Task brief:
Copy the material from the line containing "Which category has" to the line containing "Which series has", keeping each line identical.

Supplied records:
※

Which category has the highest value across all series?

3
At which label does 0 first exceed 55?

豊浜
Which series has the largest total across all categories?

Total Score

※

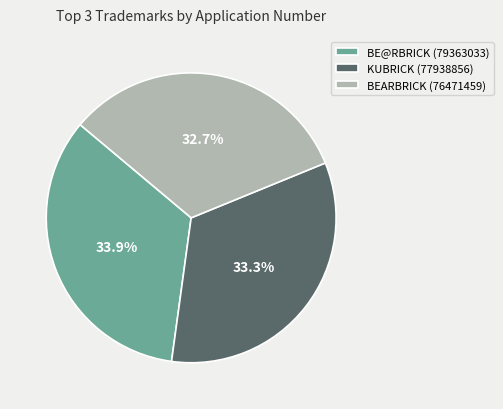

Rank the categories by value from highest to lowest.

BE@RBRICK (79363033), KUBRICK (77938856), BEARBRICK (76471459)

※

Solution below:
Which category has the highest value across all series?

3
At which label does 0 first exceed 55?

豊浜
Which series has the largest total across all categories?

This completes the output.